Transcribed page contents:
####

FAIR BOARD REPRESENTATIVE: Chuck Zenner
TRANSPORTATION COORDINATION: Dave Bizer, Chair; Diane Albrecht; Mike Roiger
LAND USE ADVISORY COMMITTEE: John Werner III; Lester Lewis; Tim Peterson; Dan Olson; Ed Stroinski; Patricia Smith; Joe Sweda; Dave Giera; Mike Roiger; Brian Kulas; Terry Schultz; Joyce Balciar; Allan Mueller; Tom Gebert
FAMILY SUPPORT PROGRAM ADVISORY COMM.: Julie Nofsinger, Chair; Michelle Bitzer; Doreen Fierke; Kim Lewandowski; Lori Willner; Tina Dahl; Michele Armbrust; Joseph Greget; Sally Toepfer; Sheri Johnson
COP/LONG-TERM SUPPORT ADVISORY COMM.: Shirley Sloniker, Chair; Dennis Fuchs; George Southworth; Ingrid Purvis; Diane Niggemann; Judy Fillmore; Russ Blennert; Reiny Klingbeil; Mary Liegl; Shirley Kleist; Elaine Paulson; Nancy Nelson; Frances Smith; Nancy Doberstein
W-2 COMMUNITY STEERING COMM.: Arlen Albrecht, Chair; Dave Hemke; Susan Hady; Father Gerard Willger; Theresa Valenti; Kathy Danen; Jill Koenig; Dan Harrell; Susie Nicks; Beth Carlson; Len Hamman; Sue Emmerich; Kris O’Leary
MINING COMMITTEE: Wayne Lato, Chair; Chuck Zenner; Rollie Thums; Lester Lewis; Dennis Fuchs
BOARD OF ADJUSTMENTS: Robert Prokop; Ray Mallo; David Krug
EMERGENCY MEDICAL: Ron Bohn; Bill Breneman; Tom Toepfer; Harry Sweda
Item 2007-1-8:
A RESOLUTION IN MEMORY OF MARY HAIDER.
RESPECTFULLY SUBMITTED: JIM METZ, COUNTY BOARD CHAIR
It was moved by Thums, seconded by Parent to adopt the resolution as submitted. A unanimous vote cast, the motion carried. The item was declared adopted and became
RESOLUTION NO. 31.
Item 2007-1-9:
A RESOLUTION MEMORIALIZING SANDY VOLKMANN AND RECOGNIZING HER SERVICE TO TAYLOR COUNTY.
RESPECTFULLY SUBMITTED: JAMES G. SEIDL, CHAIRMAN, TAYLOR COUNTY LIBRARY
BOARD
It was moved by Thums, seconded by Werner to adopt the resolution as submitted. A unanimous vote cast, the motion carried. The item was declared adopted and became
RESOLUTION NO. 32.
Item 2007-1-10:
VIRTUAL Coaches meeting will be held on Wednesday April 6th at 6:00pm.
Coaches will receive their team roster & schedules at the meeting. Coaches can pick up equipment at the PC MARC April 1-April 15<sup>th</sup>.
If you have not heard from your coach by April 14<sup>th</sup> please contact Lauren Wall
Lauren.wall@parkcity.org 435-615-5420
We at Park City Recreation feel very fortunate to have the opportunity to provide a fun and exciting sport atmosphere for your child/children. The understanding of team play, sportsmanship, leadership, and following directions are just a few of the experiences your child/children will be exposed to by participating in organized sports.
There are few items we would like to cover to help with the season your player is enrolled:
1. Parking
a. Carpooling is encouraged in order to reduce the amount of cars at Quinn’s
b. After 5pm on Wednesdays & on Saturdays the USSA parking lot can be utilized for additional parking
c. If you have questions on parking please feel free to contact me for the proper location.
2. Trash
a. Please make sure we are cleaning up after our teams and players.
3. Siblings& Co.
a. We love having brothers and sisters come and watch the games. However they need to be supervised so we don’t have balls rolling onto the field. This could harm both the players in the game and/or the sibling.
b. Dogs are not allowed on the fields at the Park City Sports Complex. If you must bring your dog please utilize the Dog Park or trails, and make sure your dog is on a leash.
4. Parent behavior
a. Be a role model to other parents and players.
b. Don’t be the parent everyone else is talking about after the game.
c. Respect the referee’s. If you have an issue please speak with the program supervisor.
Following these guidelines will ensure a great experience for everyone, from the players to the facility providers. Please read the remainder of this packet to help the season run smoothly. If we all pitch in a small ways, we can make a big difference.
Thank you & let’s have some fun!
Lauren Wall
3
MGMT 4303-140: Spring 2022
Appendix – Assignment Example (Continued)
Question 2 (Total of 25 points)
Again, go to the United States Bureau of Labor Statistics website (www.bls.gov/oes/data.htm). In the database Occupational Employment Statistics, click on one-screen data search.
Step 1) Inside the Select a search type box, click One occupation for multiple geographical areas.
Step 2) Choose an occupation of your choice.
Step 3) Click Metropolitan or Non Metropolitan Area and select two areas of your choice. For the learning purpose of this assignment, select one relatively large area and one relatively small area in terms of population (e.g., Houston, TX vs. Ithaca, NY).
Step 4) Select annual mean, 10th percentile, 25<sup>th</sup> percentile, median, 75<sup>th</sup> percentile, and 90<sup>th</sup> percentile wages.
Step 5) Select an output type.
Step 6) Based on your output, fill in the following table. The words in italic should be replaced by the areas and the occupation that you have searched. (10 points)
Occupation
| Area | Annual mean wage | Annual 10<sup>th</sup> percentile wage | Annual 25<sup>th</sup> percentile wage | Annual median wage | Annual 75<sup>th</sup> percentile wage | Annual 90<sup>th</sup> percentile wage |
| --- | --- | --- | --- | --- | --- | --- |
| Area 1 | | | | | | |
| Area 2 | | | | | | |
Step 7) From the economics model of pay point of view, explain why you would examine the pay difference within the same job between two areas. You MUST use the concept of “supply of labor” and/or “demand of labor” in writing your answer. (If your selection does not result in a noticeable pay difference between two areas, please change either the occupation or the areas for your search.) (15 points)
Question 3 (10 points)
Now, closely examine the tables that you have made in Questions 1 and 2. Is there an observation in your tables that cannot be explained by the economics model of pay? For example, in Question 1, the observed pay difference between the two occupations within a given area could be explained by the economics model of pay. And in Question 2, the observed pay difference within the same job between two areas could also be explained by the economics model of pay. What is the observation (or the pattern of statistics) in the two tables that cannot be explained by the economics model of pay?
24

####

* **EXERCISE REQUIREMENTS**
Look through the records and copy down every line that holds "Lauren".

* **TASK OUTPUT**
If you have not heard from your coach by April 14<sup>th</sup> please contact Lauren Wall
Lauren.wall@parkcity.org 435-615-5420
Lauren Wall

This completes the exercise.